Foot pain can be some of the worst pain to experience. Whether you’re an athletic person or lead a more sedentary lifestyle, experiencing pain when you stand, walk, or run can be enough to make you want to stop all activity until the pain is gone. Pain from plantar fasciitis can be something that affects your mobility and can lead to long-term pain and disability if left untreated. Learn more about this condition and what can be done to diagnose and treat it.
What is the Plantar Fascia?Sometimes called plantar heel pain, plantar fasciitis occurs when the thick, fibrous band of tissue called the plantar fascia that connects your heel bone to your toes becomes inflamed. The plantar fascia supports the arch of your foot and is a ligament made of collagen, a more rigid protein than what makes up a tendon.
What Causes Plantar Fasciitis?There are a number of causes associated with plantar fasciitis. For example, anything that puts extra stress on your fee, such as poorly cushioned or ill fitting shoes, can lead to plantar fasciitis. Pain may be more prominent when the patient first wake up in the morning or after they have been sitting for prolonged periods of time. Your weight and age may also affect your plantar fascia; middle age adults and people who are overweight are more prone to plantar fasciitis. If you do repetitive activities on a day-to-day basis such as prolonged standing or walking, or activities like running, you may experience pain related to an irritated or inflamed plantar fascia. Interestingly enough, while people sometimes attribute plantar fasciitis with heel spurs, it has now been found that plantar fasciitis leads to the development of heel spurs rather than heel spurs causing plantar fasciitis.
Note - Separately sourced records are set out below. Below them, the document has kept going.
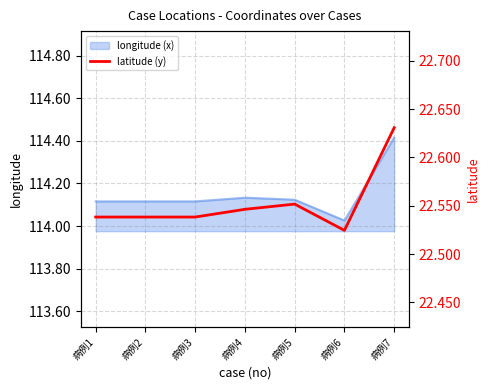

Is it true that the value at 病例6 is 22.5?

True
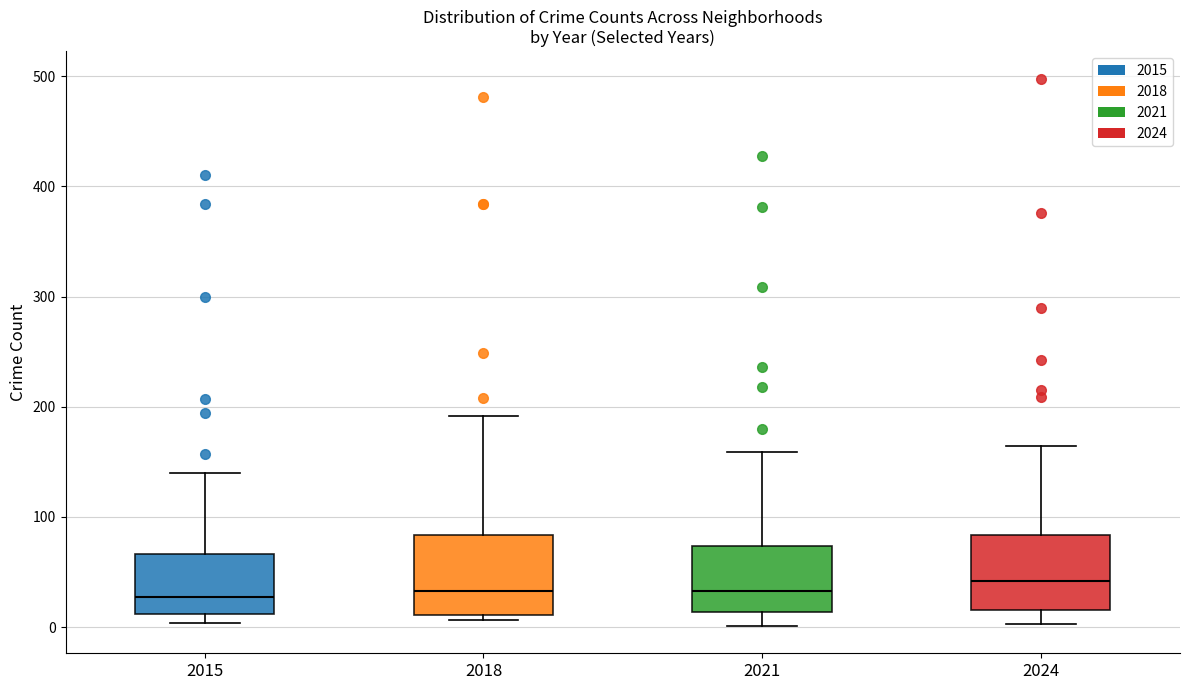

Reading left to right, read every box against the y-axis: the position of its median line, the range the box covers, and the ends of its whiskers. The values are not printed on the chart, so give them approximately, as read against the axis.

2015: median 30, box 10 to 70, whiskers 0 to 140
2018: median 30, box 10 to 80, whiskers 10 (just below the box's lower edge) to 190
2021: median 30, box 10 to 70, whiskers 0 to 160
2024: median 40, box 20 to 80, whiskers 0 to 160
Plantar Fasciitis Diagnosis and TreatmentA podiatrist often only needs to perform a physical exam in order to determine if a patient has plantar fasciitis. From there, they can come up with a treatment plan which may include:
- Rest – If exercise or repetitive motions are causing plantar fasciitis, the foot doctor may prescribe rest.
- Ice and Anti-Inflammatory Medications – Putting ice on your heel and taking nonsteroidal anti-inflammatory drug (NSAID) such as ibuprofen (Advil or Motrin, for example) or naproxen (Aleve, for example) in order to reduce pain.
- Better Shoes – The condition of your shoes may be causing inflammation in your plantar fascia. Shoes with better arch support, well-cushioned soles, and improved shock absorption can reduce the inflammation and, ultimately, the heel pain.
- Orthotics and Better Foot Support – If you tend to go barefoot around your house or wear slippers, wear shoes as soon as you wake up in order to give your feet more stability. If you wear different types of shoes depending on the occasion, shoe inserts such as orthotics can be helpful to have because they can be moved from one pair of shoes to another and are molded to your feet.
- Foot Exercises – Stretching your calves, doing toe exercises, and other types of exercises that can directly improve your ligament will help make it more flexible and reduce your plantar fasciitis pain.